Corned Beef

Curing your own corned beef is easier than you might think. All you have to do is pick out a beef brisket, trim the fat, put together a simple brine, place the meat and brine in a non-reactive container, weight it down, and refrigerate it for seven days. A platter of homemade corned beef will make your St. Patrick’s Day feast that much better.
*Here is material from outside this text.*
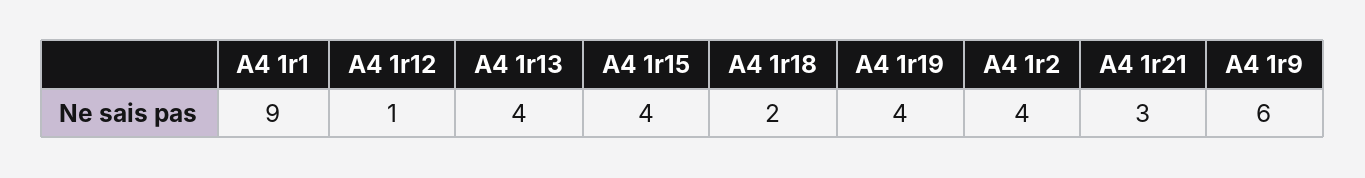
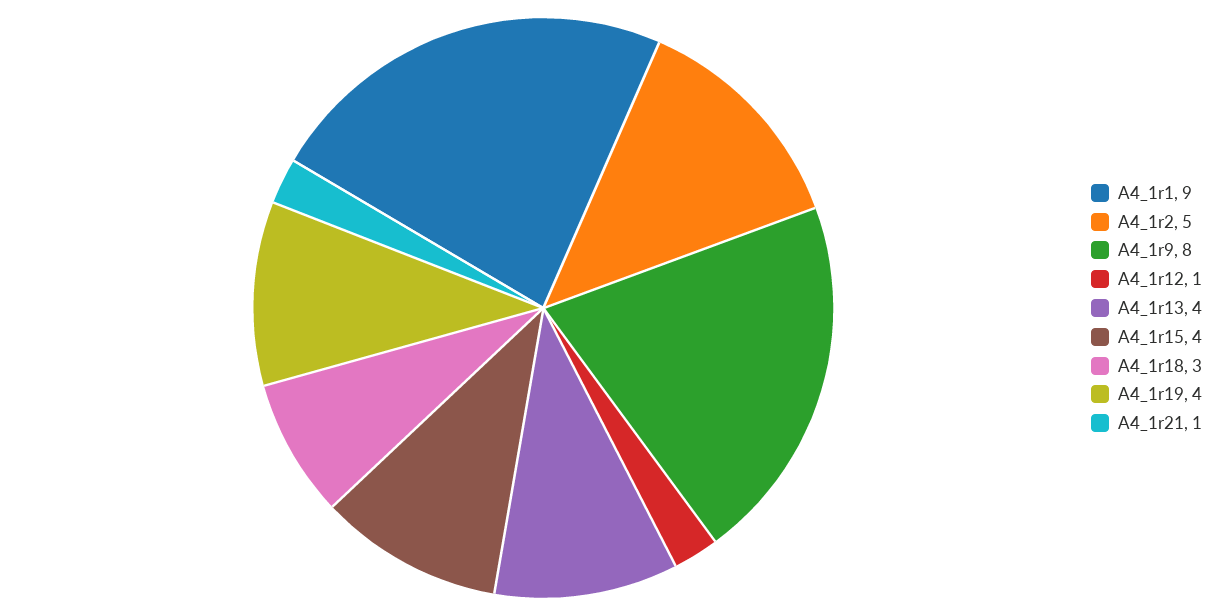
A4 1r18: 2 -> 3
A4 1r2: 4 -> 5
A4 1r21: 3 -> 1
A4 1r9: 6 -> 8

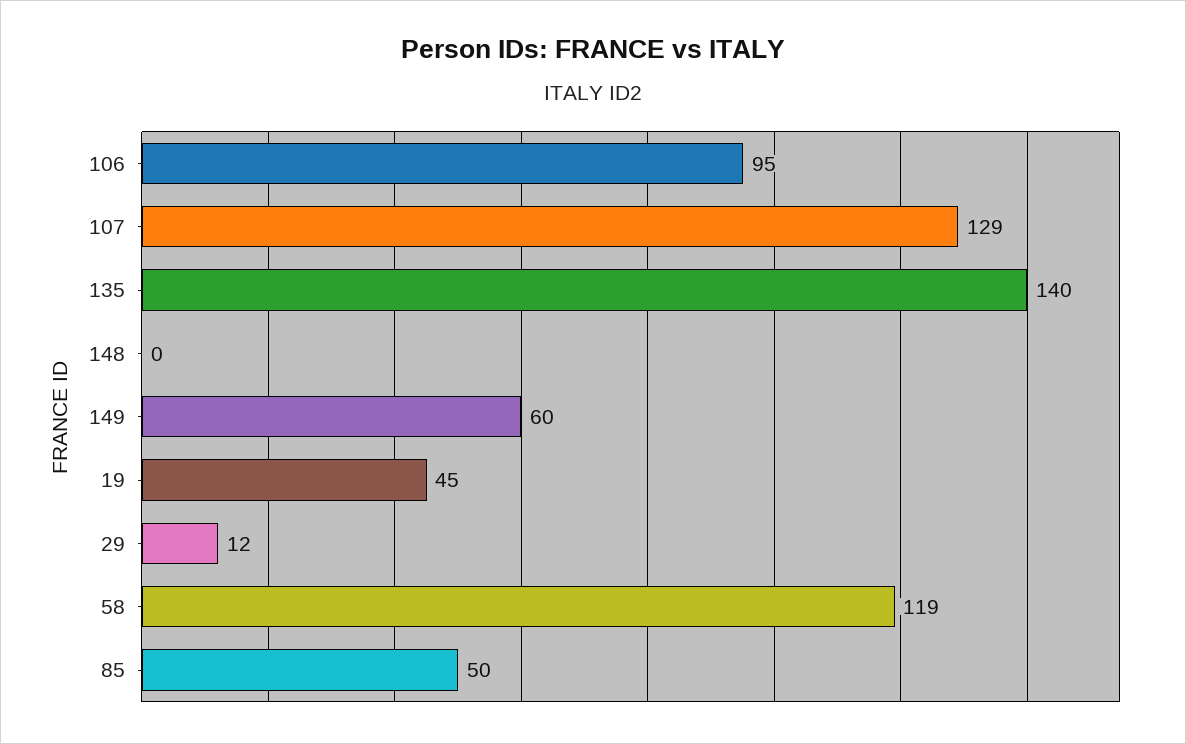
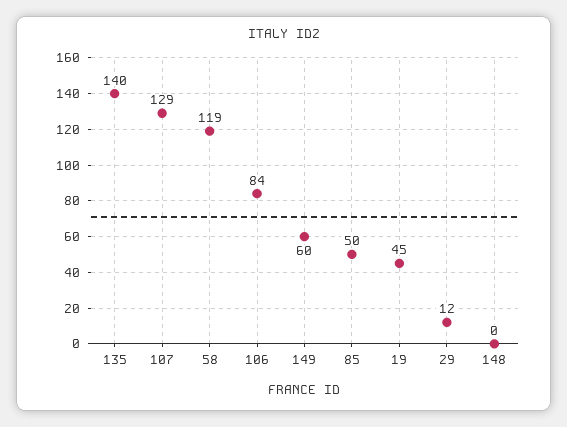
106: 95 -> 84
5 lbs beef brisket (2.27 kg)
1/2 cup pickling salt (154 g)
2 tbsp Prague Powder #1 (34.2 g)
1 1/2 tbsp ground black pepper (11.3 g)
3 1/4 tbsp garlic granules (33.1 g)
1/3 cup granulated sugar (77.2 g)
2 quarts chlorine-free water (1.9 L)
1 tbsp pickling spice (6.8 g)

1. Trim the fat cap which covers the beef brisket to about 1/4 inch thick.
2. Combine water, salt, Prague Powder, garlic powder, pepper and sugar in a large crock; stir well to make brine solution.
3. Spray pump the trimmed brisket with the freshly mixed brine solution to equal 10-15% of the original meat weight.
4. Submerge brisket in brine solution, place heavy platter on top of meat to keep it submerged, cover crock, refrigerate 7 days.
5. Turn brisket over and stir brine every other day and as this action will aid in the even distribution of the brine solution.
6. Remove brisket from brine solution, place in a large heavy pot, add pickling spice and enough fresh water to cover the meat.
7. Bring water to a quick boil, lower heat, and simmer 3-4 hours or until brisket is fork tender.
8. Corn beef is fully cooked and ready to eat at this time. It can be served hot or cold.

The layer of fat on the bottom side of a typical beef brisket varies in thickness from paper thin up to a half-inch or more. Ideally a 1/4” (0.65 cm) inch thick layer of fat is enough to produce a top-notch corned beef brisket.

Although stoneware crocks are preferred by home “cure mongers”, any non-reactive, deep-welled container can be used as a brining vessel. Glass, ceramic, plastic, stainless steel, or stainless steel fall into this category.